Verlag von Englert und Schlosser
Frankfurt a. M.
15. bis 17. Tausend
Die Abbildungen zu diesem Büchlein zeichnete Professor O. R. Bossert in Leipzig / Das Recht der Übersetzung in fremde Sprachen und Mundarten bleibt ausdrücklich vorbehalten / Der Verlag
Es war einmal ein Handwerksbursche, der hatte zur Gewohnheit, daß er bei allem, was ihm geschah, sagte: »Das ist mir ›Schlupps!‹« Und weil man das Wort immer von ihm hörte, behielt er es als Namen bei, und alle Welt rief ihn »Schlupps,« so daß ihm selbst sein richtiger Name »Heinz« fast in Vergessenheit kam.
Er wanderte von Herberge zu Herberge, begrüßte in den Städten das Gewerk und ließ sich einen Zehrpfennig geben. Wo ein Meister ihn an die Arbeit stellen wollte und ihm kein Wandergeld gab, spielte er ihm einen Schabernack; denn, sagte er, »meiner Mutter Sohn hat weiche Hände« und »wer die Arbeit kennt, drängt sich nicht dazu.« Weil aber manchmal Schmalhans in seinem Beutel haushielt, mußte Schlupps zur Arbeit greifen und das Schreinerhandwerk, das er erlernt hatte, ausüben.
Einst war er zu einem Meister gekommen, der arg geizig war und ihn hart zum Schaffen anhielt, an Tadel nicht sparte, dafür am Brotkasten den Deckel schloß, wenn das Sattwerden anfangen wollte.

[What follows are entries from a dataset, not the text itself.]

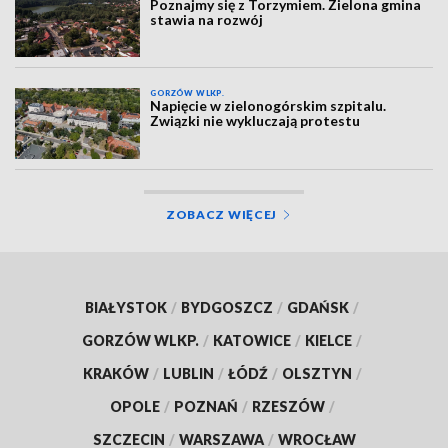
Poznajmy się z Torzymiem. Zielona gmina
stawia na rozwój
GORZÓW WLKP.
Napięcie w zielonogórskim szpitalu.
Związki nie wykluczają protestu
ZOBACZ WIĘCEJ
BIAŁYSTOK
/
BYDGOSZCZ
/
GDAŃSK
/
GORZÓW WLKP.
/
KATOWICE
/
KIELCE
/
KRAKÓW
/
LUBLIN
/
ŁÓDŹ
/
OLSZTYN
/
OPOLE
/
POZNAŃ
/
RZESZÓW
/
SZCZECIN
/
WARSZAWA
/
WROCŁAW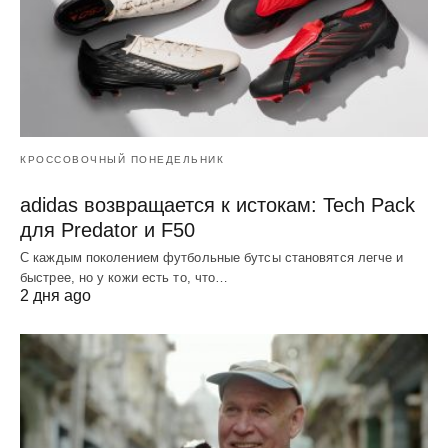
КРОССОВОЧНЫЙ ПОНЕДЕЛЬНИК
adidas возвращается к истокам: Tech Pack
для Predator и F50
С каждым поколением футбольные бутсы становятся легче и
быстрее, но у кожи есть то, что…
2 дня ago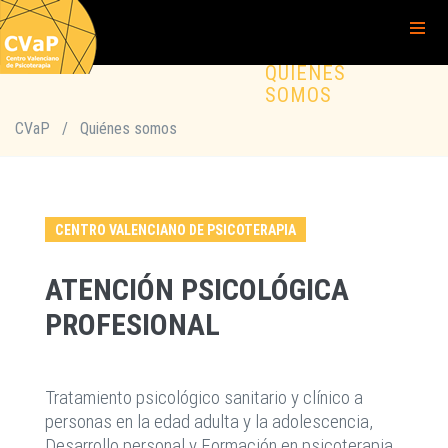
QUIÉNES
SOMOS
CVaP
/
Quiénes somos
CENTRO VALENCIANO DE PSICOTERAPIA
ATENCIÓN PSICOLÓGICA
PROFESIONAL
Tratamiento psicológico sanitario y clínico a
personas en la edad adulta y la adolescencia,
Desarrollo personal y Formación en psicoterapia.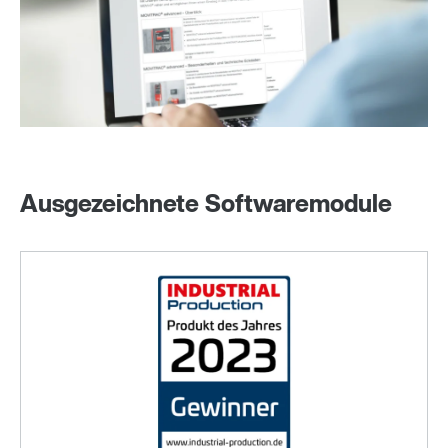
Ausgezeichnete Softwaremodule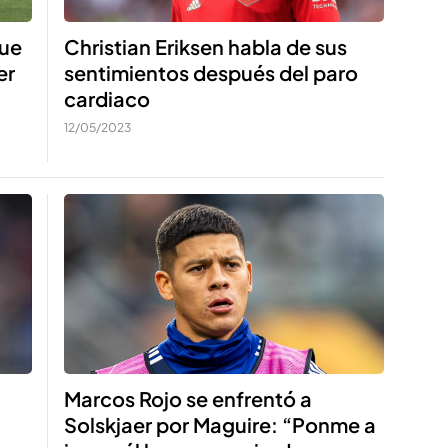
que
Christian Eriksen habla de sus
er
sentimientos después del paro
cardiaco
12/05/2023
Marcos Rojo se enfrentó a
Solskjaer por Maguire: “Ponme a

Schlupps stand in der Werkstatt und hobelte. Die Sonne schien warm, die Vögel sangen, und der Geselle meinte, sie riefen ihn hinaus auf die Landstraße, wo an den Bäumen die Kirschen reiften. Sagte der Meister: »Gesell, die Bank muß fertig werden.« »Recht so,« antwortete Schlupps, der wieder den Kopf voller Streiche hatte. »Sagt mir, wieviel Beine eine Bank hat.« »Sollte man nicht meinen, er wäre bei einem Schuster in der Lehre gewesen und hätte nur einen Dreibein kennen gelernt!« rief der Meister erbost. »Auch gut,« dachte Schlupps, »also ein Dreibein soll es werden.« »Eil dich,« sagte der Meister, »wenn ich wiederkomme, mußt du fertig sein,« damit ging er fort auf das Grafenschloß.